The party goes well, the children dance and so do the parents. The time for giving presents finally arrives and Uncle Drosselmeyer performs magic tricks to attract the attention of the guests. He then gives every child in the party a present. Clara received one that could be described as quite out of the ordinary; a wooden nutcracker! Clara is happy and even dances with it, except that her brother Fritz is jealous and breaks the wonderful present. Clara is sad, but Uncle Drosselmeyer works his magic and manages to fix it.

The New Year’s Eve party comes to an end and the guests leave one by one. Clara is tired and goes to bed with her nutcracker in her arms. Suddenly, she sees some nasty mice and gets scared. The Christmas tree grows and her nutcracker comes to life. The mice attack her, but the nutcracker conjures up soldiers to fight the mice and her king. The nutcracker kills the mouse king and the battle ends. He suddenly turns into a prince and takes Clara on a long journey to a magical world…

Surrounded by a swirl of glittering snowflakes, Clara and the Nutcracker arrive at the Kingdom of Sweets and are greeted by the Sugar Plum Fairy and Prince Orgeat. Clara meets several characters and is invited to enjoy a feast of flavors, dances and cultures. The festivities begin with the Spanish dance (Chocolate), then the Arabian dance (Coffee), the Chinese dance (Tea), the Russian dance (Trepak), the dance of mirlitons, the waltz of flowers and the pas de deux of the Sugar Plum Fairy and Prince Orgeat. Clara’s journey ends with everyone dancing together.

Of course, all good things must come to an end and Clara eventually wakes up with her wooden nutcracker in her hands…

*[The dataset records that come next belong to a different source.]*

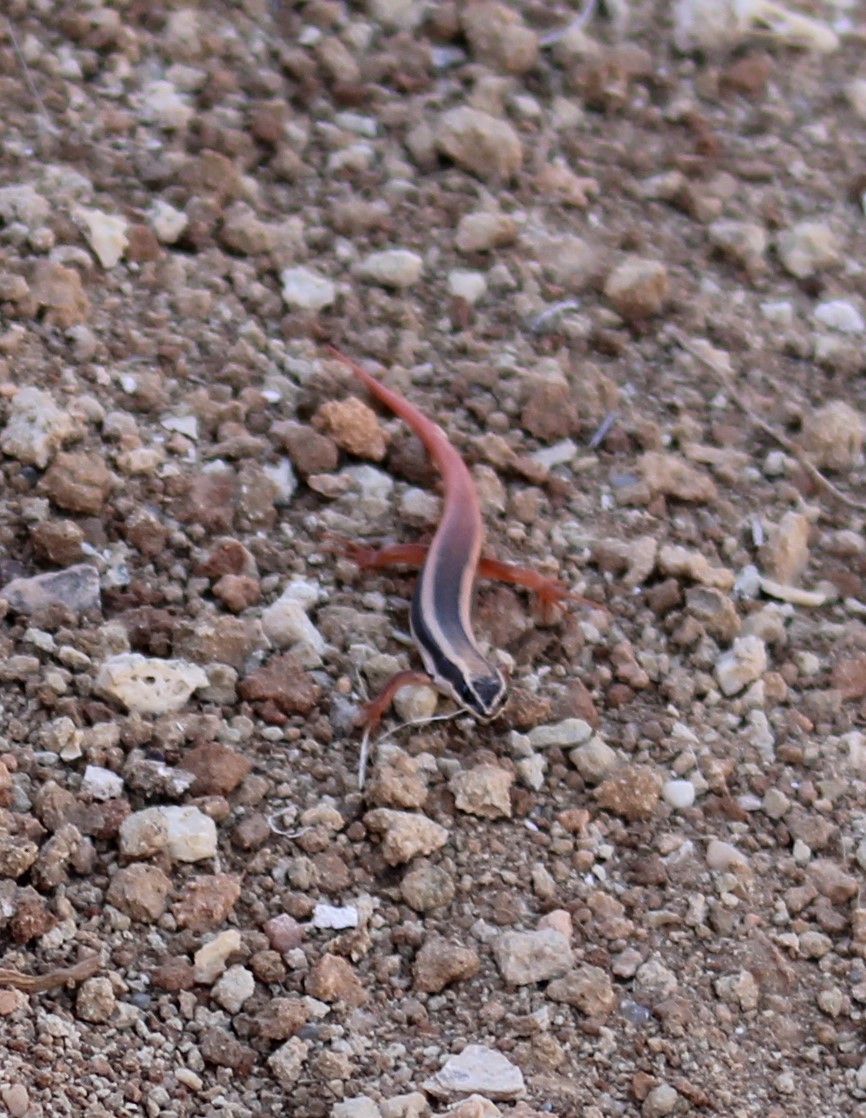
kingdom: Animalia
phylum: Chordata
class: Squamata
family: Scincidae
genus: Morethia
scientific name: Morethia ruficauda
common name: Lined firetail skink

Was this all a dream, or has Clara shown us that magic really does exist? You have to believe in it and let yourself be amazed by a fantastic world, as Clara did, because otherwise you might never know the wonderful kingdom of sweets!
An ode to imagination, magic and fantasy

The return of the Nutcracker ballet and its enchanting story represents a tradition of magic, love and togetherness for young and old. It is also the time of year when we can live in a world of fantasy in which the imagination certainly knows no bounds. This work invites us to admire the snowflakes, to dance with Clara and her nutcracker, and to become part of the kingdom of sweets… us too!